Job => Look through the lines below and copy each one that includes "rounded".

Study material =>
*** Block opens ***
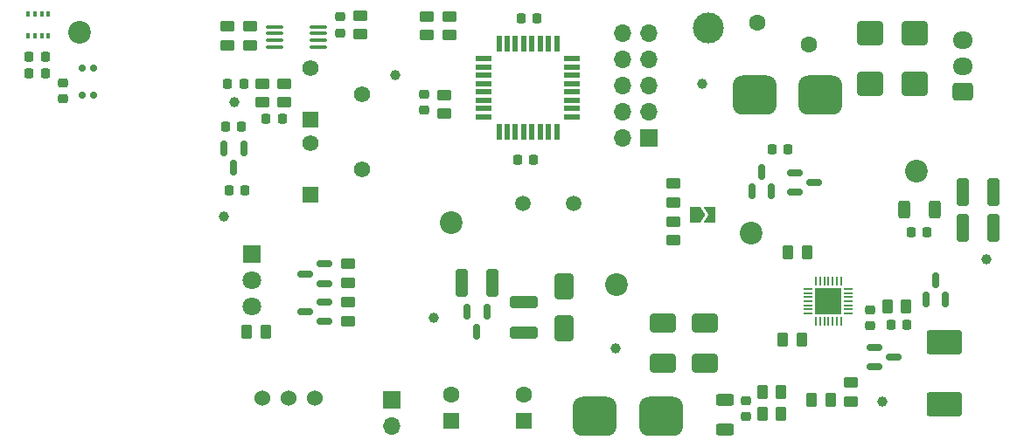
<source format=gbr>
%TF.GenerationSoftware,KiCad,Pcbnew,7.0.8-7.0.8~ubuntu22.04.1*%
%TF.CreationDate,2023-11-02T09:44:39+03:00*%
%TF.ProjectId,outdoor-module,6f757464-6f6f-4722-9d6d-6f64756c652e,rev?*%
%TF.SameCoordinates,Original*%
%TF.FileFunction,Soldermask,Top*%
%TF.FilePolarity,Negative*%
%FSLAX46Y46*%
G04 Gerber Fmt 4.6, Leading zero omitted, Abs format (unit mm)*
G04 Created by KiCad (PCBNEW 7.0.8-7.0.8~ubuntu22.04.1) date 2023-11-02 09:44:39*
%MOMM*%
%LPD*%
G01*
G04 APERTURE LIST*
G04 Aperture macros list*
%AMRoundRect*
0 Rectangle with rounded corners*
0 $1 Rounding radius*
0 $2 $3 $4 $5 $6 $7 $8 $9 X,Y pos of 4 corners*
0 Add a 4 corners polygon primitive as box body*
4,1,4,$2,$3,$4,$5,$6,$7,$8,$9,$2,$3,0*
0 Add four circle primitives for the rounded corners*
1,1,$1+$1,$2,$3*
1,1,$1+$1,$4,$5*
1,1,$1+$1,$6,$7*
1,1,$1+$1,$8,$9*
0 Add four rect primitives between the rounded corners*
20,1,$1+$1,$2,$3,$4,$5,0*
20,1,$1+$1,$4,$5,$6,$7,0*
20,1,$1+$1,$6,$7,$8,$9,0*
20,1,$1+$1,$8,$9,$2,$3,0*%
%AMFreePoly0*
4,1,6,1.000000,0.000000,0.500000,-0.750000,-0.500000,-0.750000,-0.500000,0.750000,0.500000,0.750000,1.000000,0.000000,1.000000,0.000000,$1*%
%AMFreePoly1*
4,1,6,0.500000,-0.750000,-0.650000,-0.750000,-0.150000,0.000000,-0.650000,0.750000,0.500000,0.750000,0.500000,-0.750000,0.500000,-0.750000,$1*%
G04 Aperture macros list end*
%ADD10RoundRect,0.250000X-1.000000X-0.900000X1.000000X-0.900000X1.000000X0.900000X-1.000000X0.900000X0*%
%ADD11RoundRect,0.250000X-0.450000X0.262500X-0.450000X-0.262500X0.450000X-0.262500X0.450000X0.262500X0*%
%ADD12RoundRect,0.952500X-1.167500X-0.952500X1.167500X-0.952500X1.167500X0.952500X-1.167500X0.952500X0*%
%ADD13RoundRect,0.250000X0.450000X-0.262500X0.450000X0.262500X-0.450000X0.262500X-0.450000X-0.262500X0*%
%ADD14C,2.200000*%
%ADD15RoundRect,0.225000X-0.225000X-0.250000X0.225000X-0.250000X0.225000X0.250000X-0.225000X0.250000X0*%
%ADD16C,1.500000*%
%ADD17RoundRect,0.250000X-0.325000X-1.100000X0.325000X-1.100000X0.325000X1.100000X-0.325000X1.100000X0*%
%ADD18RoundRect,0.150000X-0.150000X0.587500X-0.150000X-0.587500X0.150000X-0.587500X0.150000X0.587500X0*%
%ADD19RoundRect,0.225000X0.225000X0.250000X-0.225000X0.250000X-0.225000X-0.250000X0.225000X-0.250000X0*%
%ADD20C,3.000000*%
%ADD21RoundRect,0.150000X0.587500X0.150000X-0.587500X0.150000X-0.587500X-0.150000X0.587500X-0.150000X0*%
%ADD22C,1.000000*%
%ADD23RoundRect,0.235000X-1.465000X0.940000X-1.465000X-0.940000X1.465000X-0.940000X1.465000X0.940000X0*%
%ADD24RoundRect,0.225000X0.250000X-0.225000X0.250000X0.225000X-0.250000X0.225000X-0.250000X-0.225000X0*%
%ADD25FreePoly0,0.000000*%
%ADD26FreePoly1,0.000000*%
%ADD27R,1.800000X1.800000*%
%ADD28C,1.800000*%
%ADD29RoundRect,0.952500X1.167500X0.952500X-1.167500X0.952500X-1.167500X-0.952500X1.167500X-0.952500X0*%
%ADD30RoundRect,0.225000X-0.250000X0.225000X-0.250000X-0.225000X0.250000X-0.225000X0.250000X0.225000X0*%
%ADD31R,1.700000X1.700000*%
%ADD32O,1.700000X1.700000*%
%ADD33RoundRect,0.250000X-0.312500X-0.625000X0.312500X-0.625000X0.312500X0.625000X-0.312500X0.625000X0*%
%ADD34R,0.350000X0.500000*%
%ADD35R,1.600000X1.600000*%
%ADD36C,1.600000*%
%ADD37RoundRect,0.250000X1.000000X0.650000X-1.000000X0.650000X-1.000000X-0.650000X1.000000X-0.650000X0*%
%ADD38RoundRect,0.250000X0.262500X0.450000X-0.262500X0.450000X-0.262500X-0.450000X0.262500X-0.450000X0*%
%ADD39C,0.700000*%
%ADD40R,1.560000X1.560000*%
%ADD41C,1.560000*%
%ADD42R,0.550000X1.600000*%
%ADD43R,1.600000X0.550000*%
%ADD44RoundRect,0.150000X-0.587500X-0.150000X0.587500X-0.150000X0.587500X0.150000X-0.587500X0.150000X0*%
%ADD45RoundRect,0.250000X-0.262500X-0.450000X0.262500X-0.450000X0.262500X0.450000X-0.262500X0.450000X0*%
%ADD46RoundRect,0.100000X-0.712500X-0.100000X0.712500X-0.100000X0.712500X0.100000X-0.712500X0.100000X0*%
%ADD47RoundRect,0.250000X1.100000X-0.325000X1.100000X0.325000X-1.100000X0.325000X-1.100000X-0.325000X0*%
%ADD48C,1.524000*%
%ADD49RoundRect,0.250000X0.650000X-1.000000X0.650000X1.000000X-0.650000X1.000000X-0.650000X-1.000000X0*%
%ADD50RoundRect,0.050000X-0.050000X0.387500X-0.050000X-0.387500X0.050000X-0.387500X0.050000X0.387500X0*%
%ADD51RoundRect,0.050000X-0.387500X0.050000X-0.387500X-0.050000X0.387500X-0.050000X0.387500X0.050000X0*%
%ADD52R,2.600000X2.600000*%
%ADD53RoundRect,0.150000X0.150000X-0.587500X0.150000X0.587500X-0.150000X0.587500X-0.150000X-0.587500X0*%
%ADD54RoundRect,0.250000X0.725000X-0.600000X0.725000X0.600000X-0.725000X0.600000X-0.725000X-0.600000X0*%
%ADD55O,1.950000X1.700000*%
%ADD56RoundRect,0.250000X0.625000X-0.312500X0.625000X0.312500X-0.625000X0.312500X-0.625000X-0.312500X0*%
G04 APERTURE END LIST*
D10*
%TO.C,D7*%
X123550000Y-47500000D03*
X127850000Y-47500000D03*
%TD*%
D11*
%TO.C,R3*%
X82800000Y-40987500D03*
X82800000Y-42812500D03*
%TD*%
D12*
%TO.C,F1*%
X96875000Y-79800000D03*
X103285000Y-79800000D03*
%TD*%
D13*
%TO.C,R30*%
X121700000Y-78312500D03*
X121700000Y-76487500D03*
%TD*%
D14*
%TO.C,H3*%
X99000000Y-67000000D03*
%TD*%
D10*
%TO.C,D6*%
X123550000Y-42600000D03*
X127850000Y-42600000D03*
%TD*%
D15*
%TO.C,C19*%
X61120000Y-51662500D03*
X62670000Y-51662500D03*
%TD*%
D16*
%TO.C,X1*%
X94800000Y-59100000D03*
X89920000Y-59100000D03*
%TD*%
D17*
%TO.C,C34*%
X132525000Y-58000000D03*
X135475000Y-58000000D03*
%TD*%
D18*
%TO.C,U3*%
X86418750Y-69656250D03*
X84518750Y-69656250D03*
X85468750Y-71531250D03*
%TD*%
D17*
%TO.C,C35*%
X132525000Y-61500000D03*
X135475000Y-61500000D03*
%TD*%
D19*
%TO.C,C32*%
X127075000Y-70900000D03*
X125525000Y-70900000D03*
%TD*%
D13*
%TO.C,R2*%
X73000000Y-66812500D03*
X73000000Y-64987500D03*
%TD*%
D11*
%TO.C,R6*%
X82280000Y-48587500D03*
X82280000Y-50412500D03*
%TD*%
D20*
%TO.C,TP2*%
X107900000Y-42100000D03*
%TD*%
D11*
%TO.C,R10*%
X63512500Y-41937500D03*
X63512500Y-43762500D03*
%TD*%
D19*
%TO.C,C1*%
X90975000Y-54900000D03*
X89425000Y-54900000D03*
%TD*%
D21*
%TO.C,Q1*%
X70700000Y-70550000D03*
X70700000Y-68650000D03*
X68825000Y-69600000D03*
%TD*%
D13*
%TO.C,R25*%
X64700000Y-49312500D03*
X64700000Y-47487500D03*
%TD*%
D22*
%TO.C,TP7*%
X62000000Y-49300000D03*
%TD*%
D17*
%TO.C,C20*%
X83993750Y-66793750D03*
X86943750Y-66793750D03*
%TD*%
D15*
%TO.C,C37*%
X61345000Y-47500000D03*
X62895000Y-47500000D03*
%TD*%
D11*
%TO.C,R8*%
X104500000Y-57187500D03*
X104500000Y-59012500D03*
%TD*%
D23*
%TO.C,L3*%
X130700000Y-72575000D03*
X130700000Y-78625000D03*
%TD*%
D24*
%TO.C,C33*%
X45400000Y-48975000D03*
X45400000Y-47425000D03*
%TD*%
D25*
%TO.C,JP1*%
X106575000Y-60200000D03*
D26*
X108025000Y-60200000D03*
%TD*%
D22*
%TO.C,TP1*%
X98900000Y-73200000D03*
%TD*%
D15*
%TO.C,C40*%
X65045000Y-50900000D03*
X66595000Y-50900000D03*
%TD*%
D27*
%TO.C,D1*%
X63700000Y-64050000D03*
D28*
X63700000Y-66590000D03*
X63700000Y-69130000D03*
%TD*%
D29*
%TO.C,F2*%
X118725000Y-48600000D03*
X112315000Y-48600000D03*
%TD*%
D30*
%TO.C,C23*%
X72200000Y-41025000D03*
X72200000Y-42575000D03*
%TD*%
D24*
%TO.C,C39*%
X111500000Y-79775000D03*
X111500000Y-78225000D03*
%TD*%
D11*
%TO.C,R26*%
X66800000Y-47487500D03*
X66800000Y-49312500D03*
%TD*%
D31*
%TO.C,J2*%
X102075000Y-52775000D03*
D32*
X99535000Y-52775000D03*
X102075000Y-50235000D03*
X99535000Y-50235000D03*
X102075000Y-47695000D03*
X99535000Y-47695000D03*
X102075000Y-45155000D03*
X99535000Y-45155000D03*
X102075000Y-42615000D03*
X99535000Y-42615000D03*
%TD*%
D19*
%TO.C,C2*%
X91275000Y-41200000D03*
X89725000Y-41200000D03*
%TD*%
D15*
%TO.C,C15*%
X61445000Y-57862500D03*
X62995000Y-57862500D03*
%TD*%
D33*
%TO.C,R16*%
X126837500Y-59700000D03*
X129762500Y-59700000D03*
%TD*%
D22*
%TO.C,TP8*%
X107300000Y-47500000D03*
%TD*%
D34*
%TO.C,U7*%
X42025000Y-40775000D03*
X42675000Y-40775000D03*
X43325000Y-40775000D03*
X43975000Y-40775000D03*
X43975000Y-42825000D03*
X43325000Y-42825000D03*
X42675000Y-42825000D03*
X42025000Y-42825000D03*
%TD*%
D35*
%TO.C,C7*%
X90015000Y-80182380D03*
D36*
X90015000Y-77682380D03*
%TD*%
D37*
%TO.C,D3*%
X107500000Y-70700000D03*
X103500000Y-70700000D03*
%TD*%
D21*
%TO.C,Q2*%
X70688060Y-66900000D03*
X70688060Y-65000000D03*
X68813060Y-65950000D03*
%TD*%
D15*
%TO.C,C25*%
X127525000Y-61900000D03*
X129075000Y-61900000D03*
%TD*%
D38*
%TO.C,R20*%
X116912500Y-72300000D03*
X115087500Y-72300000D03*
%TD*%
D11*
%TO.C,R9*%
X104500000Y-60887500D03*
X104500000Y-62712500D03*
%TD*%
D18*
%TO.C,U5*%
X62870000Y-53787500D03*
X60970000Y-53787500D03*
X61920000Y-55662500D03*
%TD*%
D36*
%TO.C,RV2*%
X112600000Y-41600000D03*
X117600000Y-43700000D03*
%TD*%
D11*
%TO.C,R11*%
X61312500Y-41950000D03*
X61312500Y-43775000D03*
%TD*%
D14*
%TO.C,H5*%
X47000000Y-42500000D03*
%TD*%
D39*
%TO.C,MK1*%
X47230000Y-48630000D03*
X47230000Y-45970000D03*
X48370000Y-45970000D03*
X48370000Y-48630000D03*
%TD*%
D40*
%TO.C,RV3*%
X69380000Y-51000000D03*
D41*
X74380000Y-48500000D03*
X69380000Y-46000000D03*
%TD*%
D38*
%TO.C,R24*%
X114912500Y-79500000D03*
X113087500Y-79500000D03*
%TD*%
D35*
%TO.C,C3*%
X83000000Y-80182380D03*
D36*
X83000000Y-77682380D03*
%TD*%
D42*
%TO.C,U1*%
X87600000Y-52150000D03*
X88400000Y-52150000D03*
X89200000Y-52150000D03*
X90000000Y-52150000D03*
X90800000Y-52150000D03*
X91600000Y-52150000D03*
X92400000Y-52150000D03*
X93200000Y-52150000D03*
D43*
X94650000Y-50700000D03*
X94650000Y-49900000D03*
X94650000Y-49100000D03*
X94650000Y-48300000D03*
X94650000Y-47500000D03*
X94650000Y-46700000D03*
X94650000Y-45900000D03*
X94650000Y-45100000D03*
D42*
X93200000Y-43650000D03*
X92400000Y-43650000D03*
X91600000Y-43650000D03*
X90800000Y-43650000D03*
X90000000Y-43650000D03*
X89200000Y-43650000D03*
X88400000Y-43650000D03*
X87600000Y-43650000D03*
D43*
X86150000Y-45100000D03*
X86150000Y-45900000D03*
X86150000Y-46700000D03*
X86150000Y-47500000D03*
X86150000Y-48300000D03*
X86150000Y-49100000D03*
X86150000Y-49900000D03*
X86150000Y-50700000D03*
%TD*%
D14*
%TO.C,H2*%
X128000000Y-56000000D03*
%TD*%
D13*
%TO.C,R1*%
X73000000Y-70512500D03*
X73000000Y-68687500D03*
%TD*%
D44*
%TO.C,Q4*%
X116262500Y-56150000D03*
X116262500Y-58050000D03*
X118137500Y-57100000D03*
%TD*%
D45*
%TO.C,R29*%
X117887500Y-78200000D03*
X119712500Y-78200000D03*
%TD*%
D46*
%TO.C,U6*%
X65900000Y-41975000D03*
X65900000Y-42625000D03*
X65900000Y-43275000D03*
X65900000Y-43925000D03*
X70125000Y-43925000D03*
X70125000Y-43275000D03*
X70125000Y-42625000D03*
X70125000Y-41975000D03*
%TD*%
D15*
%TO.C,C17*%
X42100000Y-44900000D03*
X43650000Y-44900000D03*
%TD*%
%TO.C,C16*%
X42100000Y-46500000D03*
X43650000Y-46500000D03*
%TD*%
D47*
%TO.C,C14*%
X89968750Y-71668750D03*
X89968750Y-68718750D03*
%TD*%
D48*
%TO.C,U2*%
X69740000Y-78000000D03*
X67200000Y-78000000D03*
X64660000Y-78000000D03*
%TD*%
D22*
%TO.C,TP10*%
X77600000Y-46700000D03*
%TD*%
D30*
%TO.C,C4*%
X80330000Y-48525000D03*
X80330000Y-50075000D03*
%TD*%
D22*
%TO.C,TP9*%
X124700000Y-78300000D03*
%TD*%
D11*
%TO.C,R5*%
X80600000Y-40987500D03*
X80600000Y-42812500D03*
%TD*%
D40*
%TO.C,RV1*%
X69360000Y-58300000D03*
D41*
X74360000Y-55800000D03*
X69360000Y-53300000D03*
%TD*%
D49*
%TO.C,D2*%
X93868750Y-71193750D03*
X93868750Y-67193750D03*
%TD*%
D38*
%TO.C,R19*%
X117412500Y-63900000D03*
X115587500Y-63900000D03*
%TD*%
D50*
%TO.C,U8*%
X120700000Y-66662500D03*
X120300000Y-66662500D03*
X119900000Y-66662500D03*
X119500000Y-66662500D03*
X119100000Y-66662500D03*
X118700000Y-66662500D03*
X118300000Y-66662500D03*
D51*
X117562500Y-67400000D03*
X117562500Y-67800000D03*
X117562500Y-68200000D03*
X117562500Y-68600000D03*
X117562500Y-69000000D03*
X117562500Y-69400000D03*
X117562500Y-69800000D03*
D50*
X118300000Y-70537500D03*
X118700000Y-70537500D03*
X119100000Y-70537500D03*
X119500000Y-70537500D03*
X119900000Y-70537500D03*
X120300000Y-70537500D03*
X120700000Y-70537500D03*
D51*
X121437500Y-69800000D03*
X121437500Y-69400000D03*
X121437500Y-69000000D03*
X121437500Y-68600000D03*
X121437500Y-68200000D03*
X121437500Y-67800000D03*
X121437500Y-67400000D03*
D52*
X119500000Y-68600000D03*
%TD*%
D44*
%TO.C,Q6*%
X123962500Y-73050000D03*
X123962500Y-74950000D03*
X125837500Y-74000000D03*
%TD*%
D45*
%TO.C,R28*%
X113087500Y-77400000D03*
X114912500Y-77400000D03*
%TD*%
D11*
%TO.C,R15*%
X74200000Y-40887500D03*
X74200000Y-42712500D03*
%TD*%
D31*
%TO.C,J1*%
X77225000Y-78150000D03*
D32*
X77225000Y-80690000D03*
%TD*%
D14*
%TO.C,H1*%
X112000000Y-62000000D03*
%TD*%
D45*
%TO.C,R4*%
X63187500Y-71600000D03*
X65012500Y-71600000D03*
%TD*%
D15*
%TO.C,C21*%
X114025000Y-53900000D03*
X115575000Y-53900000D03*
%TD*%
D14*
%TO.C,H4*%
X83000000Y-61000000D03*
%TD*%
D22*
%TO.C,TP6*%
X134800000Y-64500000D03*
%TD*%
D53*
%TO.C,Q5*%
X128950000Y-68437500D03*
X130850000Y-68437500D03*
X129900000Y-66562500D03*
%TD*%
D22*
%TO.C,TP3*%
X61000000Y-60400000D03*
%TD*%
%TO.C,TP4*%
X81268750Y-70193750D03*
%TD*%
D53*
%TO.C,Q3*%
X112100000Y-57937500D03*
X114000000Y-57937500D03*
X113050000Y-56062500D03*
%TD*%
D37*
%TO.C,D5*%
X107500000Y-74600000D03*
X103500000Y-74600000D03*
%TD*%
D38*
%TO.C,R22*%
X127012500Y-69100000D03*
X125187500Y-69100000D03*
%TD*%
D54*
%TO.C,J4*%
X132475000Y-48300000D03*
D55*
X132475000Y-45800000D03*
X132475000Y-43300000D03*
%TD*%
D56*
%TO.C,R27*%
X109500000Y-81062500D03*
X109500000Y-78137500D03*
%TD*%
D30*
%TO.C,C26*%
X123500000Y-69425000D03*
X123500000Y-70975000D03*
%TD*%
M02*

</source>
*** Block closes ***
Response for this exercise =>
0 Rectangle with rounded corners*
0 Add four circle primitives for the rounded corners*
0 Add four rect primitives between the rounded corners*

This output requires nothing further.